Rasterisation is the process of determining screen pixel coverage for a triangle. Lamorna engine’s rasteriser uses the concept of half spaces, where each triangle edge divides screen space into an inside and outside half, and evaluating the edge equation at a pixel centre can determine which half it lies in. The pixels we are interested in lie within the intersection of the 3 inside half spaces of the triangle. A brute force approach to testing pixels would be to traverse the triangles bounding box, but more sophisticated techniques that try to do less work exist, one of which is the hierarchical descent method, which divides the screen up into a tile hierarchy, and tests tiles before pixels, hoping to quickly exclude blocks of pixels that lie outside the triangle, and include blocks of pixels that lie within. This was the approach taken by the Larrabee engineers and Lamorna engine tries to tread the same path. That article does a much better job of describing the nitty-gritty of the process than I could, but suffice to say that for each triangle we use the edge equations to generate step tables for each edge and recursion level sufficient to allow us to step into a 64×64 tile processing pixel blocks at a 16×16 and 4×4 level, rejecting and accepting blocks as we descend. Each block has a reject and accept corner, corners which are closest and farthest from the edge respectively. A typical triangle will have larger blocks accepted in it’s interior, while around the edges the routine will descend into 4×4 tiles emitting pixel coverage masks.

Lamorna engine partitions screen space a couple of ways. The first partition is a bin, a 128×128 pixel boundary. This division serves the front end of the renderer, where triangles coming off the geometry staged are explicitly assigned to the bins they overlap by copying to an associated bin buffer. The bins are about cache friendliness and division of thread labour. Within the bin, screen space is further divided into four 64×64 tiles, which are the targets for the rasteriser.

The rasteriser fetches a triangle’s binned screen space vertices and snaps them to 24:8 fixed point format. We allow 8 bits of sub-pixel precision as per the DirectX spec. Edge deltas are computed along with the triangle area in 64-bit space to avoid integer overflow. A bounding box for the triangle is computed. Triangles whose bounding box covers 4 pixels or less are sent to a dedicated small triangle rasteriser which skips step table setup and calculates edge values directly at pixel centres.

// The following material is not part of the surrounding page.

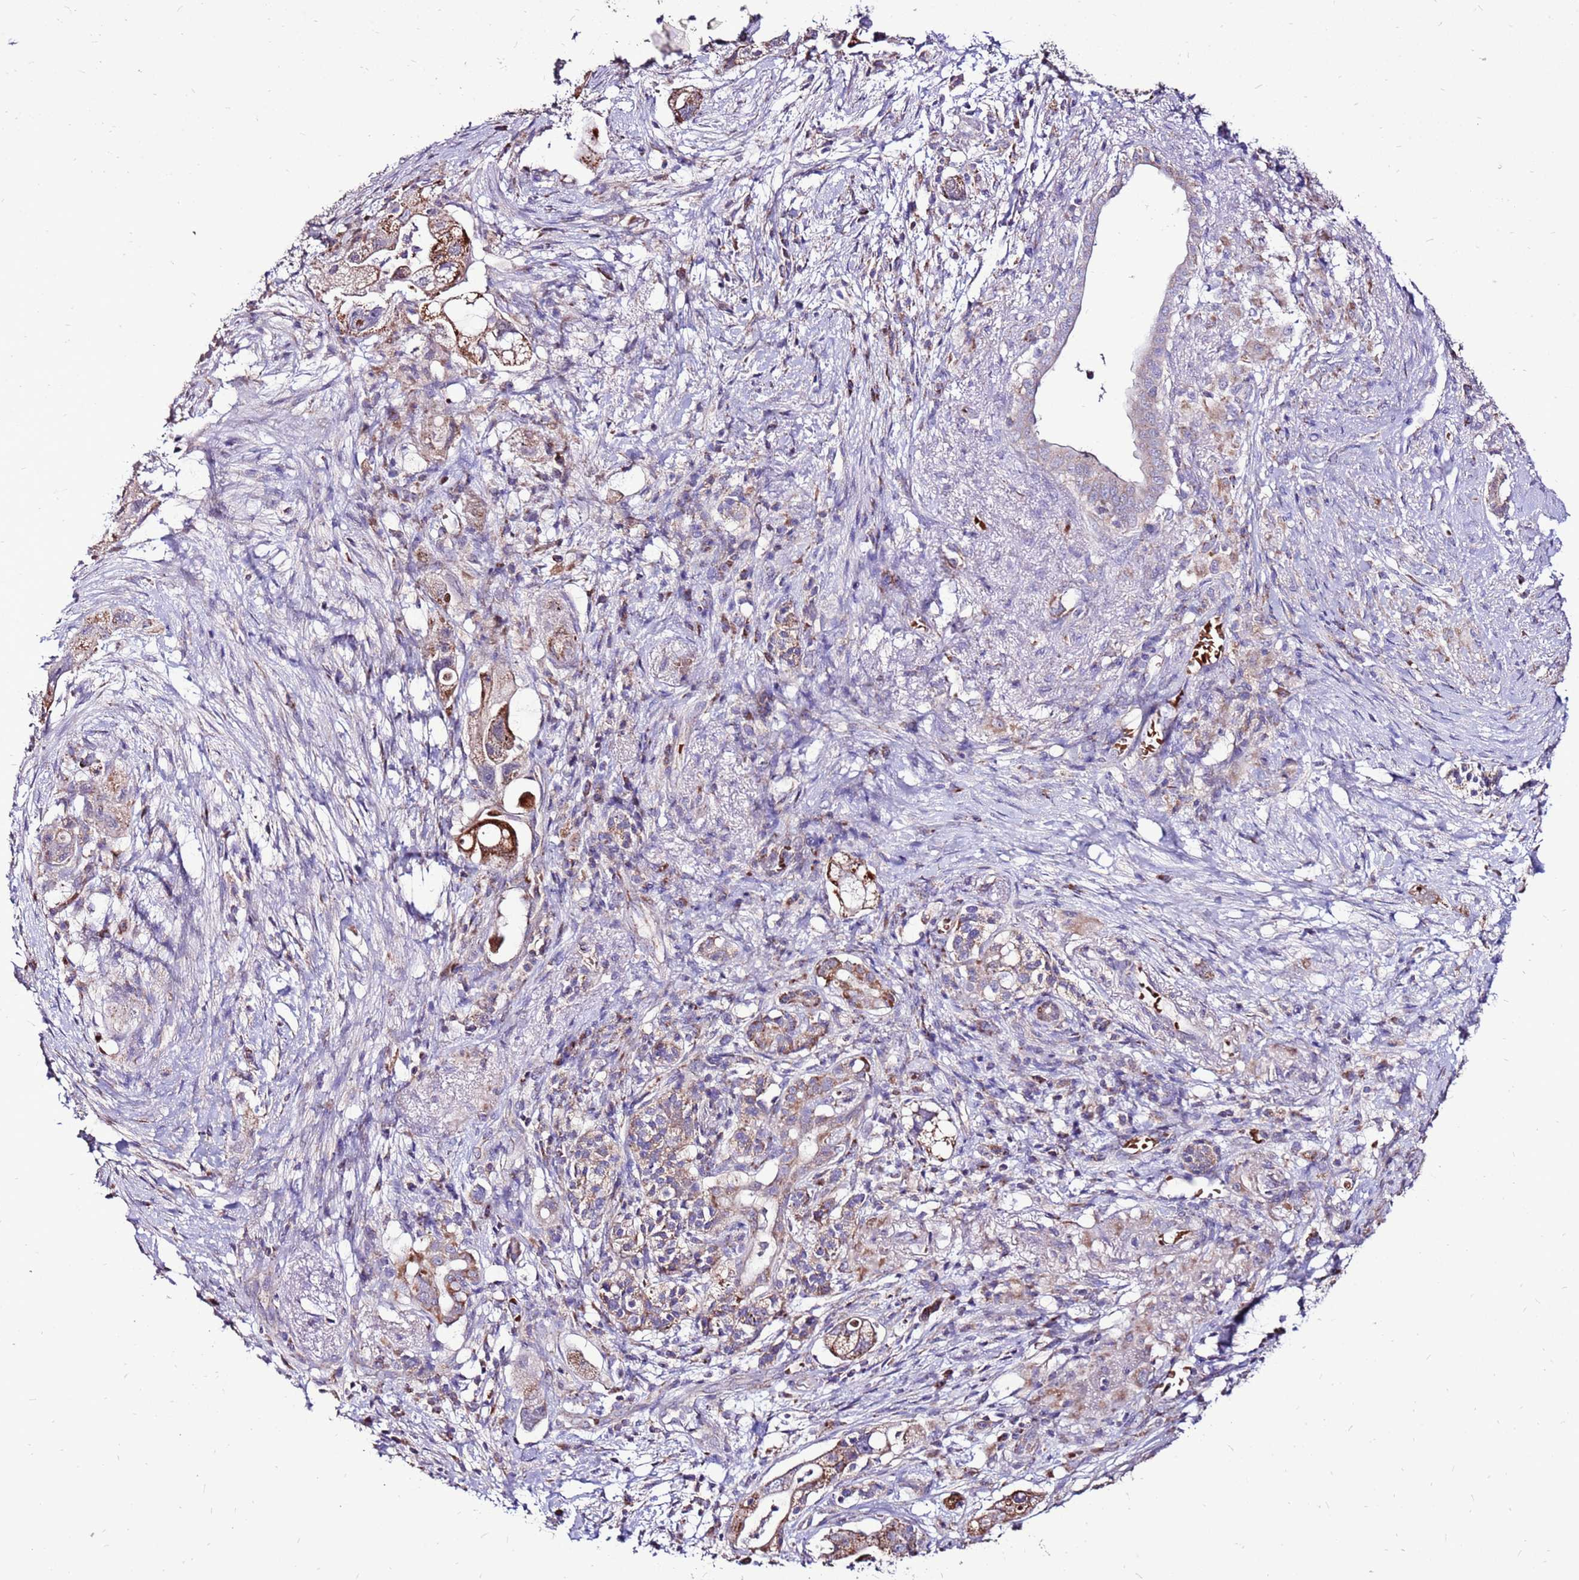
{"staining": {"intensity": "moderate", "quantity": ">75%", "location": "cytoplasmic/membranous"}, "tissue": "pancreatic cancer", "cell_type": "Tumor cells", "image_type": "cancer", "snomed": [{"axis": "morphology", "description": "Adenocarcinoma, NOS"}, {"axis": "topography", "description": "Pancreas"}], "caption": "Human pancreatic adenocarcinoma stained for a protein (brown) shows moderate cytoplasmic/membranous positive expression in about >75% of tumor cells.", "gene": "SPSB3", "patient": {"sex": "female", "age": 72}}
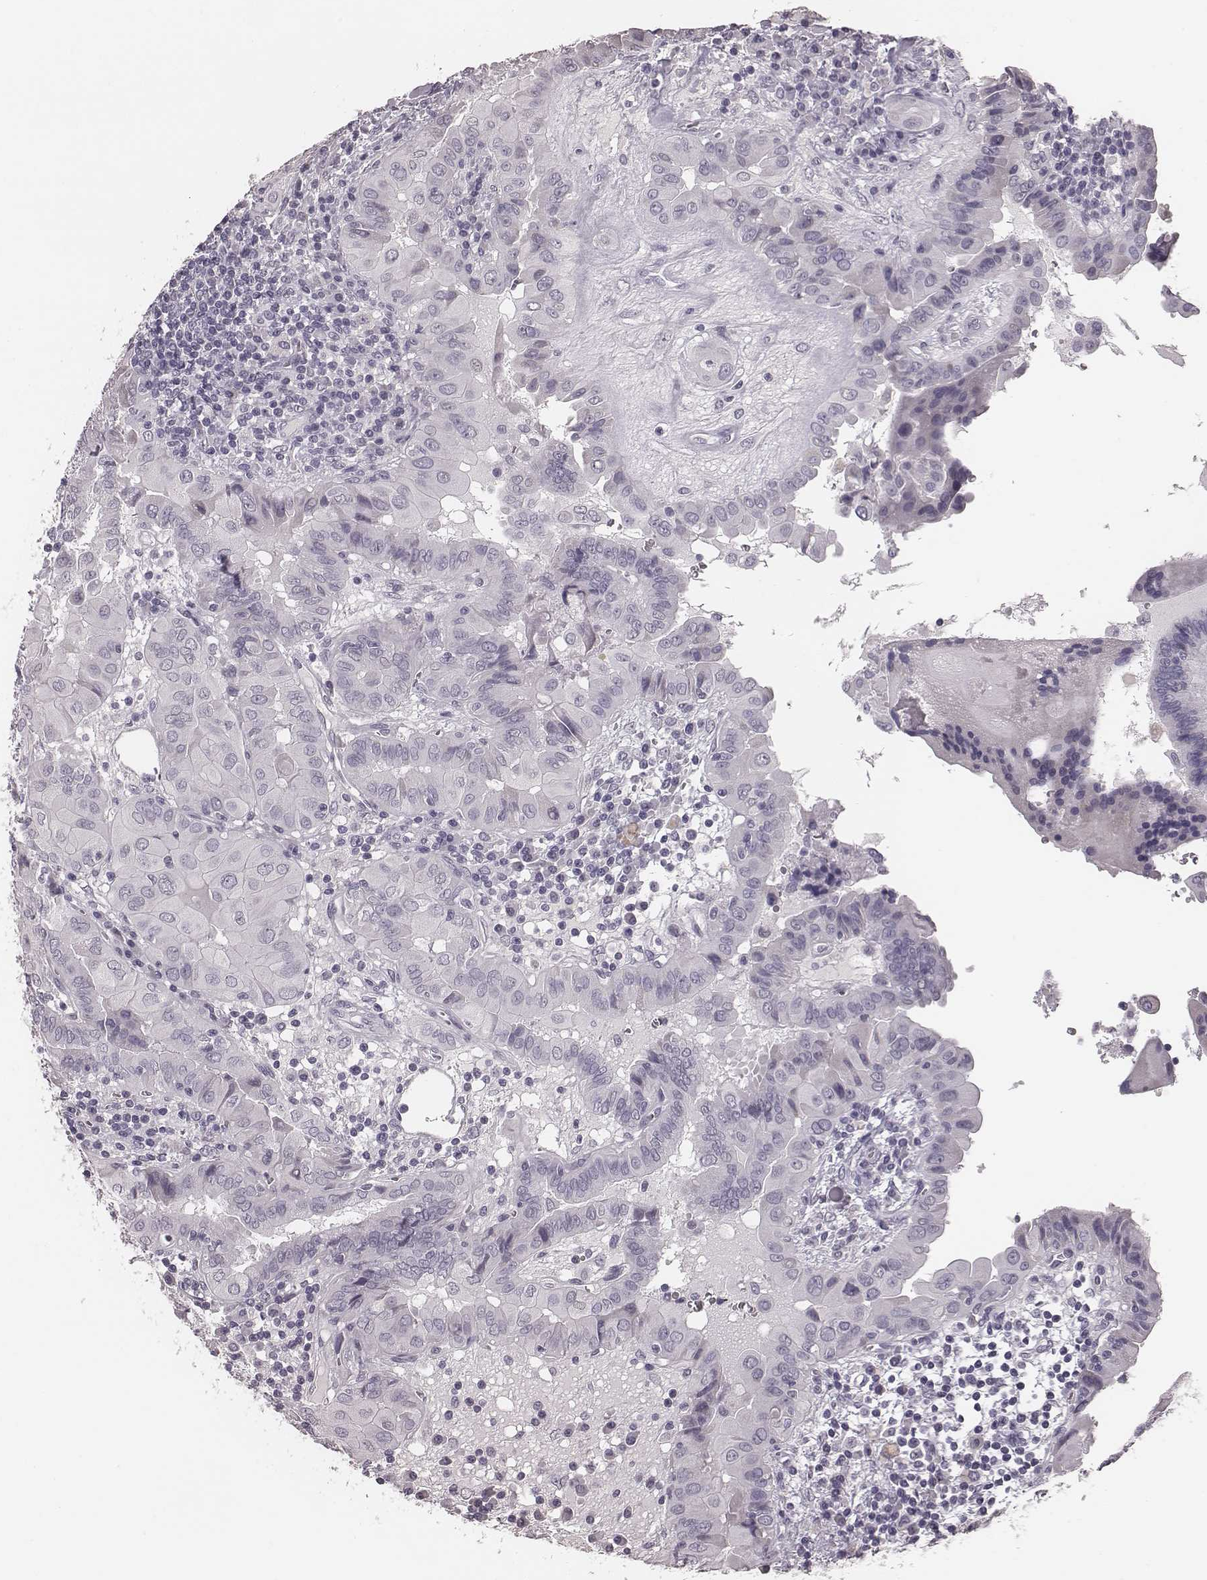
{"staining": {"intensity": "negative", "quantity": "none", "location": "none"}, "tissue": "thyroid cancer", "cell_type": "Tumor cells", "image_type": "cancer", "snomed": [{"axis": "morphology", "description": "Papillary adenocarcinoma, NOS"}, {"axis": "topography", "description": "Thyroid gland"}], "caption": "Thyroid papillary adenocarcinoma stained for a protein using immunohistochemistry shows no staining tumor cells.", "gene": "CSHL1", "patient": {"sex": "female", "age": 37}}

For remaining triangles the rasteriser visits each 64×64 tile in the bin evaluating the edge equation at tile reject and accept corners in 64-bit. If a whole tile can not be trivially accepted or rejected the starting edge values seed the descent into the tile hierarchy. We add the edge value to our reject step table values and generate a bitmask result for each of the 16 sub tiles, with a bit set for each tile that is rejected. We then add the accept step table and generate a second bit mask. We use SIMD to process blocks 4 elements at a time. The edge equations are set up such that negative edge values denote the inside of the triangle, so bitmasks can be built directly off of the sign bit. Bit operations sum the results for each edge into a composite mask which can be scanned to obtain the trivially accepted and partially accepted blocks. The lowest level of recursion steps edge values from the corner of a 4×4 block to the 16 pixel centres and emit a pixel coverage mask.

Proper tie-breaking rules for pixel ownership must be considered, so adopting DirectX standards we displace the bottom-right hand edges ever so slightly as described by Fabien . This edge bias is applied once per edge during step table setup to the lowest level of the reject table which steps to pixel centres.

The process described in the Larrabee paper disconnects rasterisation from shading but Lamorna engine tasks the rasteriser with emitting barycentric coordinates to the shaders so must needs descend into trivially accepted blocks as well as partially accepted ones.

The final output from the rasteriser is a small data structure that for each 4×4 block touched by the triangle contains 2 starting edge values, an offset into the tile buffer, and an optional coverage mask. The rasteriser processes a triangle at a time, outputting a stream of draw commands to the shader. So rasterisation and shading proceed one after the other, a triangle at a time.

A pre-shader process uses the step tables from the rasteriser to step the 2 edge values to pixel centres for each 4×4 blocks and multiplies thru by 1/triangle area to yield the normalised barcyentric coordinates. Triangle attributes such as depth and texture coordinates can then be computed.

**Considerations**

- Rasterisation is a real pain to get right! There are a number of gotchas sorrounding the fixed point format and precision limits.
- Rasterisation origin is set to the bin centre to maximise bit precision.
- Triangles that exceed the limits of the fixed point format must be clipped.
- Care needs to be taken when working with the fixed point format. It’s important to be aware of overflow and rounding error. I found the MSDN data conversion rules here helpful in getting consistency in moving between representations.
- Edge tables are in 32-bit fixed point format, keeping them that way is essential to be able to leverage the power of SIMD. However there are limitations on the size of tile that a triangle can be rasterised to using 32 bit step tables. This limit seems to be 64×64 pixels.
- I found very small triangles caused problems for the hierarchical rasteriser. The geometry stage rejects small triangles that don’t have any pixel coverage, but those that do can be so small as to not generate sufficient bits to step accurately from tile corners. Hence the small triangle rasteriser.
- Starting edge values for each tile end up being in 16:16 format, as they are the products of 24:8 numbers. Fabien points out that these extra bits can be discarded without loss of precision (see comments), so the result can fit in a 32-bit integer.
- Nicholas Guillemot has a collection of notes on rasterisation that are helpful.

Till next time!